I really don't agree with this. But I've seen "GP" cover so many different aspects that I really don't have a clear idea what you may be alluding to.
Well, colloquially, the GPGPU domain is considered everything that up until recently would run on CPUs, but today is being migrated to GPUs. Just because GPUs do these tasks better today. The fact a given 'GP' task historically started life on CPUs does not mean CPUs were well suited for it, or that the task was 'GP' as per today's understanding - CPUs are the default choice for a lot of tasks just due to historical reasons. I.e. until somebody discovers/designs a common part that does said task better.
GPGPUs are pretty much a huge collection of SIMD units. Alot like Cell SPE's except exponentially more HP.
Entire domains of tasks could benefit from a huge collection of ALUs, SIMD or otherwise.
It shares the same drawbacks though.
1. Memory Latency. The hardest one to shake because GPUs are sorta built to tolerate latency rather than combat it.

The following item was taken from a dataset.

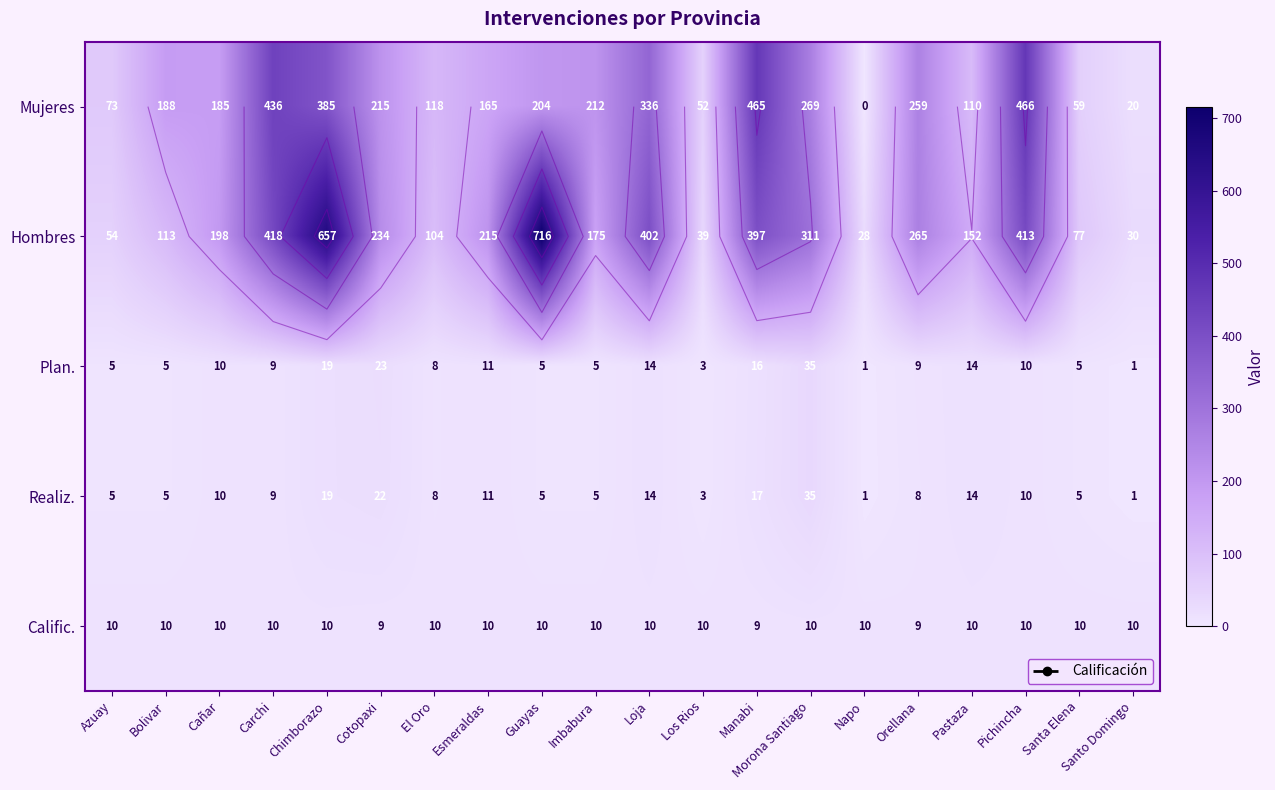

List the series in order of their peak value, highest first.

Hombres, Mujeres, Plan., Realiz., Calific.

I'm not sure I follow. What's the difference between tolerate and combat in this case?
2. A Wide-Simd lane so it will generally struggle with anything logical
You mean it won't be efficient. But whether it will struggle or not depends on what is the logical code under consideration and what is the GPU ISA.
3. A lack of branch HW. This was the case for this gen so it won't be that big of a change next-generation but the few developers I know aren't fond of this at all.

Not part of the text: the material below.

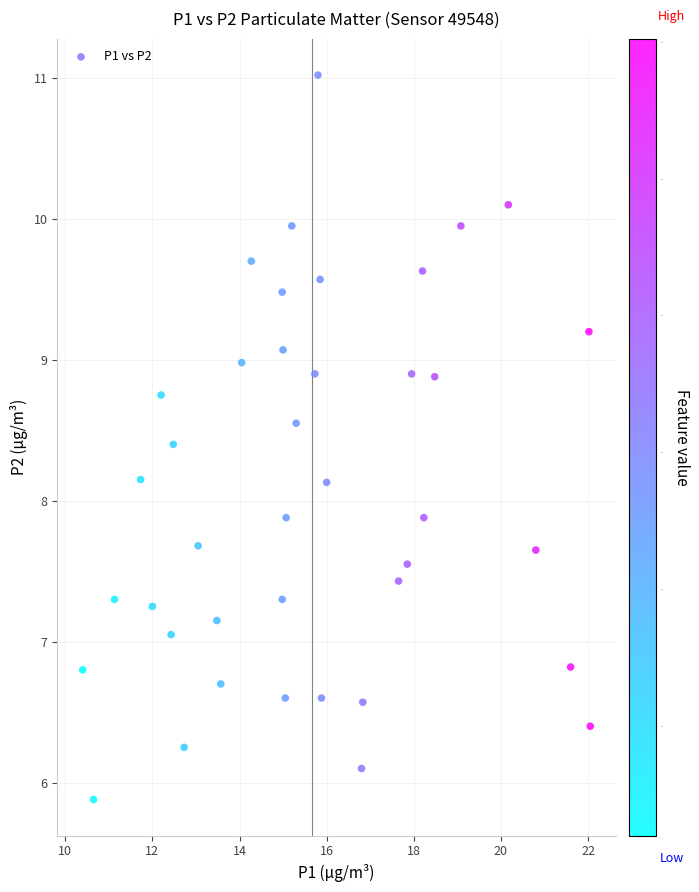

What is the range of Y values (max minus min)?

5.1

I assume you mean lack of branch prediction hw, since GPUs have had flow control hw for some time now. It's not equivalent to CPU branch hw, but it could not be - branching in a massively parallel processor is an entirely different problem to branching in a single control flow.
Personally, I would rather just integrate a few decent SIMD units in the CPU and let my GPU do its thing but perspective is always intresting.
What would you rather see?
Of course a CPU needs its 'private' SIMD units, if nothing else just for sporadic low-latency tasks. The tricky question, though, is: How much is enough? Are you sure you're spending your transistor budget wisely by placing those SIMD units with the CPU?
Surprisingly (or not) here's what Intel more or less did with Larrabee - they took some mature-design cores, slapped some advanced-design SIMD silicon on them (and by that I mean lots and lots of it), packed them all together on a coherent fat SMP infrastructure and gave that contraption to some very clever sw guys (game industry veterans, et al) to 'do something amazing with it'. We know how that ended - Larrabee could run its own debugger, but at performance/watt at typical GPU tasks it could not compete with actual GPUs. So a CPU with tons of SIMD resources is not the panacea some saw in it.
I started my career with software rasterizers, so I'm not cold to GP-friendly SIMD arrays myself. Heck I fancy them. I even might actually think they're the future of graphics. But fat SIMD arrays have their own specific needs, which may not align well with the needs of a common CPU design, BW being a very apparent discrepancy, another being the lack of massive hw schedulers in the CPU (hyperthreading is barely scratching the surface of GPU schedulers). By putting such SIMD resources too deep in the CPU domain you inadvertently subject them to the 'ways of the CPU' - sw scheduling, small mem pools of big BW and large pools of not-so-big, perhaps abysmal (for the SIMDs) BW.